- **What the task asks**: Where the records hold the string "round", show the whole line it sits on.

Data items

⟨

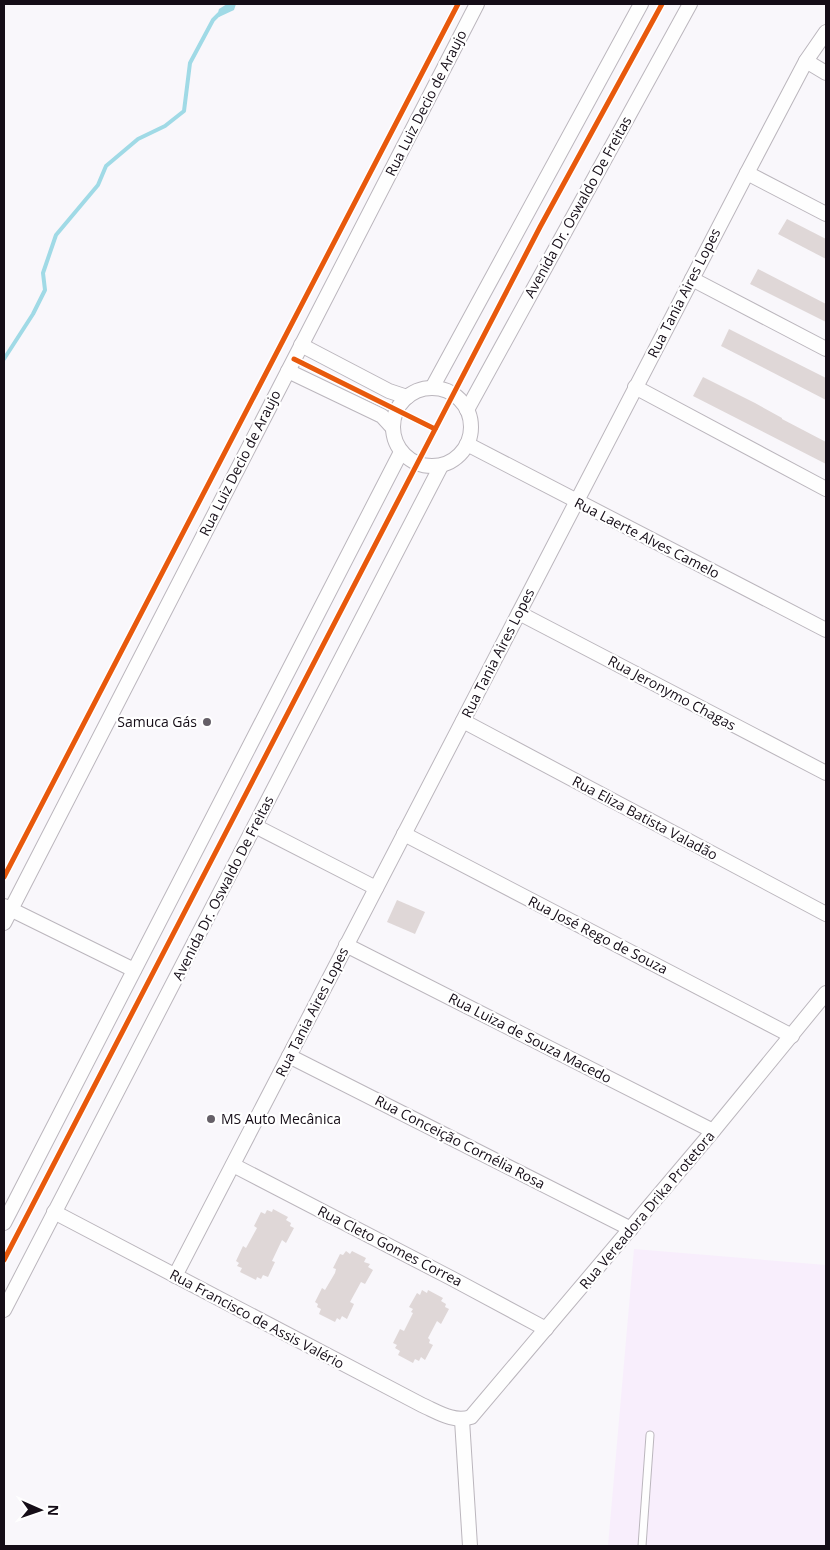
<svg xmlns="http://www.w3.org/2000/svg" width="830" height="1550" font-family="'Open Sans',sans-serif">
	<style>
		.built { fill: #f8eefc }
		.water { fill: #a0dae6 }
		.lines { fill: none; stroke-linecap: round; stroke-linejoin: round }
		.stream { stroke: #a0dae6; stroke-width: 4 }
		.building { fill: #dfd7d7 }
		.lane-casing { stroke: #bbb6bd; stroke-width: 9 }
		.street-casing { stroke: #bbb6bd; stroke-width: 16 }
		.lane { stroke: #fefefe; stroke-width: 7 }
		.street { stroke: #fefefe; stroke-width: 14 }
		.cycleway-casing { stroke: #fff; stroke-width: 8 }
		.cycleway { stroke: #e8590c; stroke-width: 5 }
		.poi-dot { fill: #655f67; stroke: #fff; stroke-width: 2 }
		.labels { text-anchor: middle; stroke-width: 4.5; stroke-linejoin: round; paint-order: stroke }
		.street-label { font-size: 14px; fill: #150d17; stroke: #fff }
		.poi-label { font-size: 14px; fill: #150d17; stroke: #fff; text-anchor: end }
	</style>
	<rect width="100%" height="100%" fill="#f9f7fb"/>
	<!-- built -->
	<polygon class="built" points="634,1249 826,1265 826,1546 608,1546"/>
	<!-- water -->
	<polygon class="water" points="227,4 236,4 234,10 219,17 217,16 219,9"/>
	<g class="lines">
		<!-- stream -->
		<polyline class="stream" points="4,359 33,314 45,290 43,273 56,235 98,185 106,166 138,139 165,126 184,111 190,63 213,20 219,14"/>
	</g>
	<!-- building -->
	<g class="building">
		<polygon points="787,219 826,239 826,259 778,234"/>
		<polygon points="758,269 826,304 826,322 750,284"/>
		<polygon points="729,329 826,378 826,400 721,346"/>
		<polygon points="703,377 755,403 782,418 782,419 826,442 826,464 693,396"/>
		<polygon points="397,900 425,912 415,934 387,922"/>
		<polygon points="273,1209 288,1217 286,1220 291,1223 290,1226 294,1228 286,1243 282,1240 272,1261 275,1262 268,1277 263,1275 261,1279 257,1277 256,1280 240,1272 242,1268 237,1266 239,1263 236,1261 243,1246 246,1248 257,1228 254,1226 261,1212 265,1214 267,1210 272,1212"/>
		<polygon points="346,1251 350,1254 352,1251 366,1258 364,1262 370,1264 368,1267 373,1270 365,1284 361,1282 350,1302 354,1304 347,1319 342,1316 340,1320 337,1318 335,1322 319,1314 321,1309 317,1307 318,1304 315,1302 322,1288 325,1290 335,1273 336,1269 333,1268 340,1254 343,1255"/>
		<polygon points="422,1290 427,1293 428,1290 443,1298 441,1301 446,1304 445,1307 449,1309 441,1324 437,1321 428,1338 430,1340 429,1343 433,1345 425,1360 421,1357 419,1361 415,1359 413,1363 398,1355 400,1351 395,1348 397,1345 393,1343 400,1329 404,1331 413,1313 411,1312 413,1309 409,1307 417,1293 420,1295"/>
	</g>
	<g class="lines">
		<!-- lane casing -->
		<g class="lane-casing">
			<polyline id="lane" points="642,1546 650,1435"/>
		</g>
		<!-- street casing -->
		<g class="street-casing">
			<g id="street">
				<polyline points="806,61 826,73"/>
				<polyline points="747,173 826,214"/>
				<polyline points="692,279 826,349"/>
				<polyline points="301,345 389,391 407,397"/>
				<polyline points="288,371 382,416 393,428"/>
				<polyline points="635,387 826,489"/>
				<circle cx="432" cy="427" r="39"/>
				<polyline points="432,388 641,4"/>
				<polyline points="467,410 690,4"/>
				<polyline points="467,444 826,630"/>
				<polyline points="519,613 826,773"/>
				<polyline points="463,721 826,914"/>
				<polyline points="255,826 376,888"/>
				<polyline points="404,834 792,1036"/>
				<polyline points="4,906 134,970"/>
				<polyline points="4,923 477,4"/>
				<polyline points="346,945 713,1131"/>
				<polyline points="289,1056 631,1229"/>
				<polyline points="233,1165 451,1278 546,1329"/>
				<path d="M54 1212 422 1405C438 1412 454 1423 471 1417L713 1131 826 993"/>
				<polyline points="4,1223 401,452"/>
				<polyline points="175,1276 747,173 806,61 826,32"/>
				<polyline points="4,1310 441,466"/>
				<polyline points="462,1420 470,1546"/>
			</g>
		</g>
		<!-- lane -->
		<use href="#lane" class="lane"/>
		<!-- street -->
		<use href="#street" class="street"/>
		<!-- cycleway casing -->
		<g class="cycleway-casing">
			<g id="cycleway">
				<polyline points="294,359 435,429"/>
				<polyline points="4,877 458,4"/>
				<polyline points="4,1260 540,227 662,4"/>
			</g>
		</g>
		<!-- cycleway -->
		<use href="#cycleway" class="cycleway"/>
	</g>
	<!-- markers -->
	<g class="poi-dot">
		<circle cx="207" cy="722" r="5"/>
		<circle cx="211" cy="1119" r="5"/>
	</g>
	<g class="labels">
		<!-- street labels -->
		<g class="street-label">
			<text transform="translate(426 103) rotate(-63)" y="5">Rua Luiz Decio de Araujo</text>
			<text transform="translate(578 207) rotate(-61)" y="5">Avenida Dr. Oswaldo De Freitas</text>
			<text transform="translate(684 293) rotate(-63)" y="5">Rua Tania Aires Lopes</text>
			<text transform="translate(240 463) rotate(-63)" y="5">Rua Luiz Decio de Araujo</text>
			<text transform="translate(647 538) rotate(27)" y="5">Rua Laerte Alves Camelo</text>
			<text transform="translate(498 653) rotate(-63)" y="5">Rua Tania Aires Lopes</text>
			<text transform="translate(672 693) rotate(28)" y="5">Rua Jeronymo Chagas</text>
			<text transform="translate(645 818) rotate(28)" y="5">Rua Eliza Batista Valadão</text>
			<text transform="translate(223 888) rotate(-63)" y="5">Avenida Dr. Oswaldo De Freitas</text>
			<text transform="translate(598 935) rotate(27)" y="5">Rua José Rego de Souza</text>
			<text transform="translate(312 1012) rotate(-63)" y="5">Rua Tania Aires Lopes</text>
			<text transform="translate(530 1038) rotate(27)" y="5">Rua Luiza de Souza Macedo</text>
			<text transform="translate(460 1142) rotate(27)" y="5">Rua Conceição Cornélia Rosa</text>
			<text transform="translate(647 1210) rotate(-50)" y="5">Rua Vereadora Drika Protetora</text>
			<text transform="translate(390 1246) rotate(27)" y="5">Rua Cleto Gomes Correa</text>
			<text transform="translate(257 1319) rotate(28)" y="5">Rua Francisco de Assis Valério</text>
		</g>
		<!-- poi labels -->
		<g class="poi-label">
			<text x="197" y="727">Samuca Gás</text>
			<text x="221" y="1124" text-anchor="start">MS Auto Mecânica</text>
		</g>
	</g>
	<!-- border -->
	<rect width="830" height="1550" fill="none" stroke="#150d17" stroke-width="10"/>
	<!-- north arrow -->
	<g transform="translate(40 1510) rotate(92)" stroke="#ffffff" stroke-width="4" paint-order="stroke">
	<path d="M0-4L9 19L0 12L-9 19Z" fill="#150d17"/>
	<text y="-8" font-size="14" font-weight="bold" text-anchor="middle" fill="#150d17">N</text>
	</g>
</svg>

⟩

- **Response area**:
		.lines { fill: none; stroke-linecap: round; stroke-linejoin: round }
		.labels { text-anchor: middle; stroke-width: 4.5; stroke-linejoin: round; paint-order: stroke }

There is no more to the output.